What Is the Safe to Work Act?
The Safe to Work Act is part of a COVID-19 stimulus package introduced in the Senate during late summer 2020. It sought to create a liability shield that would provide both retroactive and future protection for businesses and individuals “to discourage insubstantial lawsuits relating to COVID-19 while preserving the ability of individuals and businesses that have suffered a real injury to obtain complete relief.”
While the Act would not prevent COVID-19 claims from getting filed, it raises the bar for plaintiffs to prove liability. The injured party or his or her representative, such as a family member, would need to prove that the COVID-19 exposure was due to gross negligence or willful misconduct on the nursing home or business’s part.
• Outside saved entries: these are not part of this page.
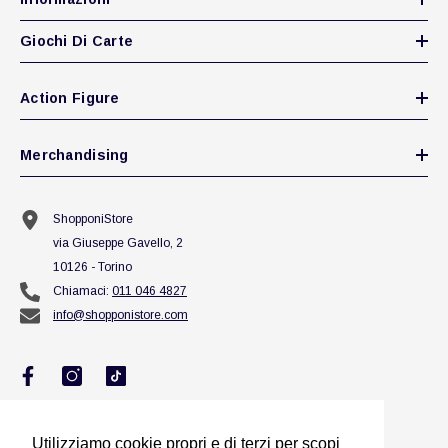
Giochi Di Carte
Action Figure
Merchandising
ShopponiStore
via Giuseppe Gavello, 2
10126 - Torino
Chiamaci:
011 046 4827
info@shopponistore.com
Utilizziamo cookie propri e di terzi per scopi
Utilizziamo cookie propri e di terzi per scopi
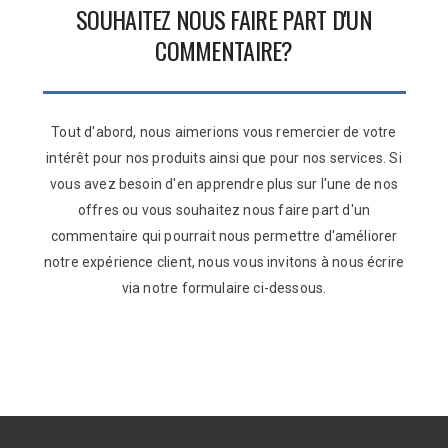
SOUHAITEZ NOUS FAIRE PART D'UN
COMMENTAIRE?
Tout d'abord, nous aimerions vous remercier de votre
intérêt pour nos produits ainsi que pour nos services. Si
vous avez besoin d'en apprendre plus sur l'une de nos
offres ou vous souhaitez nous faire part d'un
commentaire qui pourrait nous permettre d'améliorer
notre expérience client, nous vous invitons à nous écrire
via notre formulaire ci-dessous.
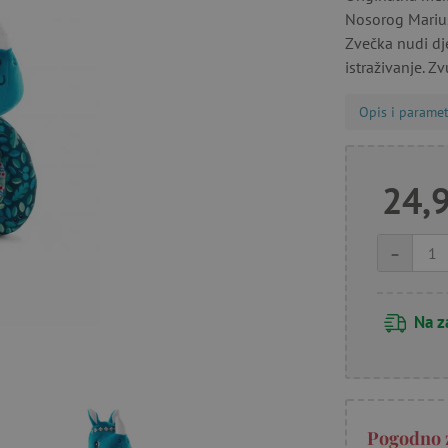
Nosorog Marius
Zvečka nudi dje
istraživanje. Z
Opis i paramet
24,
-
Na z
Pogodno 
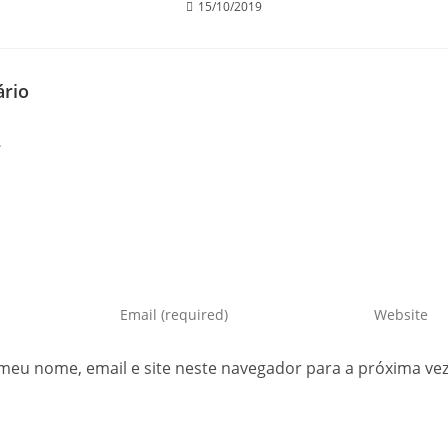
15/10/2019
rio
meu nome, email e site neste navegador para a próxima ve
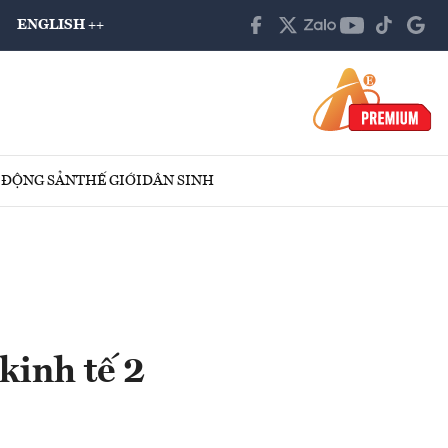
ENGLISH ++
 ĐỘNG SẢN
THẾ GIỚI
DÂN SINH
kinh tế 2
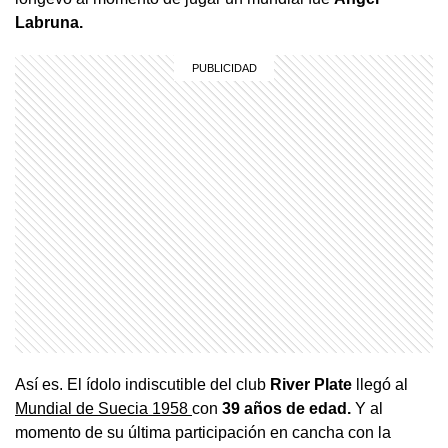
Labruna.
Así es. El ídolo indiscutible del club
River Plate
llegó al
Mundial de Suecia 1958
con
39 años de edad.
Y al
momento de su última participación en cancha con la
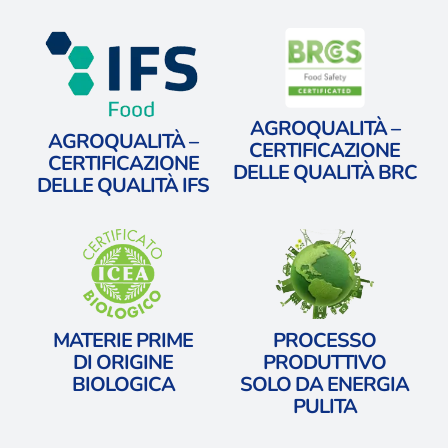
AGROQUALITÀ –
AGROQUALITÀ –
CERTIFICAZIONE
CERTIFICAZIONE
DELLE QUALITÀ BRC
DELLE QUALITÀ IFS
MATERIE PRIME
PROCESSO
​DI ORIGINE
PRODUTTIVO
BIOLOGICA
​SOLO DA ENERGIA
PULITA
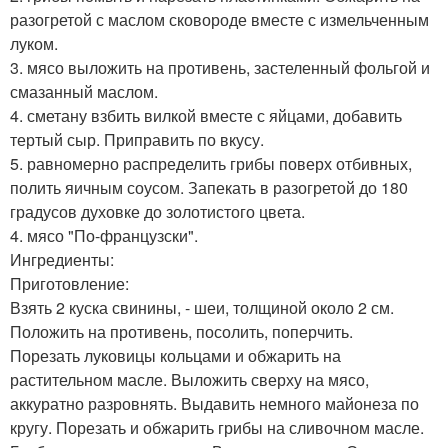
разогретой с маслом сковороде вместе с измельченным
луком.
3. мясо выложить на противень, застеленный фольгой и
смазанный маслом.
4. сметану взбить вилкой вместе с яйцами, добавить
тертый сыр. Приправить по вкусу.
5. равномерно распределить грибы поверх отбивных,
полить яичным соусом. Запекать в разогретой до 180
градусов духовке до золотистого цвета.
4. мясо "По-французски".
Ингредиенты:
Приготовление:
Взять 2 куска свинины, - шеи, толщиной около 2 см.
Положить на противень, посолить, поперчить.
Порезать луковицы кольцами и обжарить на
растительном масле. Выложить сверху на мясо,
аккуратно разровнять. Выдавить немного майонеза по
кругу. Порезать и обжарить грибы на сливочном масле.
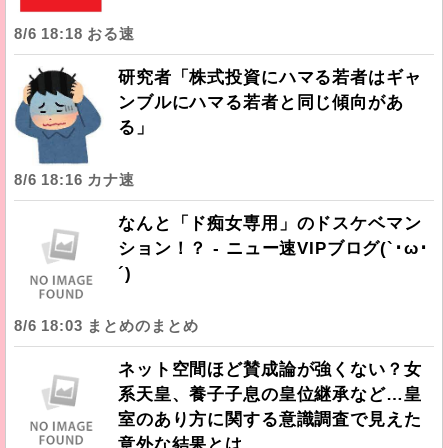
8/6 18:18 おる速
研究者「株式投資にハマる若者はギャ
ンブルにハマる若者と同じ傾向があ
る」
8/6 18:16 カナ速
なんと「ド痴女専用」のドスケベマン
ション！？ - ニュー速VIPブログ(`･ω･
´)
8/6 18:03 まとめのまとめ
ネット空間ほど賛成論が強くない？女
系天皇、養子子息の皇位継承など…皇
室のあり方に関する意識調査で見えた
意外な結果とは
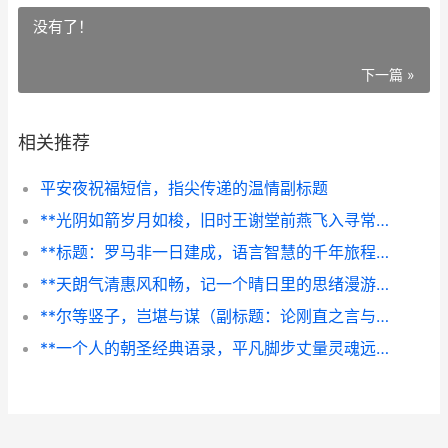
没有了！
下一篇 »
相关推荐
平安夜祝福短信，指尖传递的温情副标题
**光阴如箭岁月如梭，旧时王谢堂前燕飞入寻常百姓家——时光印记中的永恒回响**
**标题：罗马非一日建成，语言智慧的千年旅程**
**天朗气清惠风和畅，记一个晴日里的思绪漫游**
**尔等竖子，岂堪与谋（副标题：论刚直之言与立世风骨）**
**一个人的朝圣经典语录，平凡脚步丈量灵魂远方**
If provable, the defendant will lose the protection provided by the Safe to Work Act.
Why Families of Nursing Home Residents Should Be Wary
Taking away liability through the Safe to Work Act removes the last remaining oversight protection for nursing home patients. It removes the incentive for these facilities to comply with state and federal laws pertaining to patient care. In effect, it will reward negligent nurses, and patients will pay the price with their health or lives.
As of October 16, 2020, 31,995 COVID-19 cases occurred in Illinois nursing homes, resulting in 4,888 deaths. More than 40% of COVID-19 deaths in the United States occurred in long-term care facilities, including nursing homes. Since the beginning of the pandemic, these facilities have petitioned to avoid accountability for their negligence that has led to the harm or death of residents. While some states have given nursing homes immunity from civil and criminal liability, the Safe to Work Act takes immunity to a federal level.
According to the Centers for Medicare & Medicaid Services, there is a correlation between nursing homes that have histories of poor care and infection control procedures and COVID-19 outbreaks. Before the pandemic, the Government Accountability Office reported that 82% of nursing homes were cited for deficiencies in infection prevention and control. Almost half of these facilities had ongoing problems.